## PROBLEM TO WORK ON
Bring together copies of the lines in the data below that contain the word "объявлений".

>>>

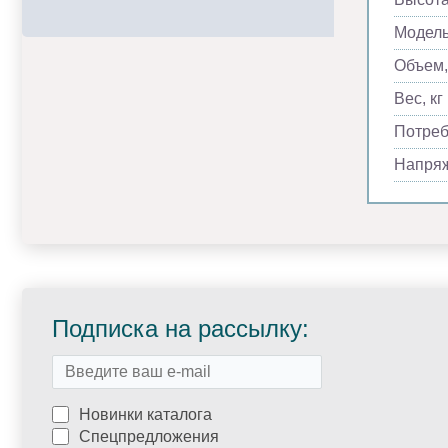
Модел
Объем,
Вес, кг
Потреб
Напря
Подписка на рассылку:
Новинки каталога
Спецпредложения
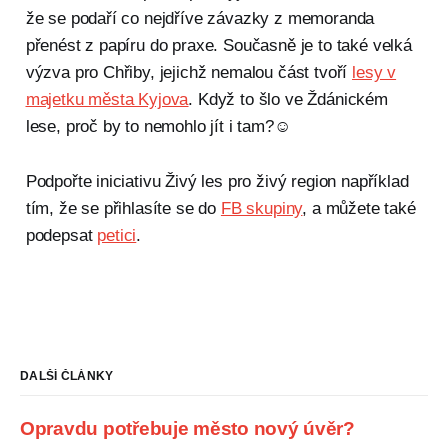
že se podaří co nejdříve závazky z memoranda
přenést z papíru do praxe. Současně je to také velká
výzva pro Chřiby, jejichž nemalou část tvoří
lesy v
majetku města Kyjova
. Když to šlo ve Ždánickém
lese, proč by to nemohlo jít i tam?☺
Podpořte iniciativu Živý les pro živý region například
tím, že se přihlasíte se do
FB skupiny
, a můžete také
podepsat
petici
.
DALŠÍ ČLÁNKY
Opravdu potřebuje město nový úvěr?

<<<
>>>

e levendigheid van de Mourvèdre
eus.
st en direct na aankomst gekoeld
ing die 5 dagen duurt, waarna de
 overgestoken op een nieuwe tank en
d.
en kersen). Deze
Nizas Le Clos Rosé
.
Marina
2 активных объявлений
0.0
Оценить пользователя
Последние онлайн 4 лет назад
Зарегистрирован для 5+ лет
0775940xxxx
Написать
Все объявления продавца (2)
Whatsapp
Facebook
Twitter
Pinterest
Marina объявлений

<<<
>>>

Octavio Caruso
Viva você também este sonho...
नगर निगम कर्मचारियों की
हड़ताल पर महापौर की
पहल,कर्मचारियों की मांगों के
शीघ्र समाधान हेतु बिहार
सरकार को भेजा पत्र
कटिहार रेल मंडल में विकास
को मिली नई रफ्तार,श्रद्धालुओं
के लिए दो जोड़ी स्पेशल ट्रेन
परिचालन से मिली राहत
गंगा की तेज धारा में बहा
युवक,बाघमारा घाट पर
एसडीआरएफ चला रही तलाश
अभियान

<<<

## TASK RESPONSE
2 активных объявлений
Marina объявлений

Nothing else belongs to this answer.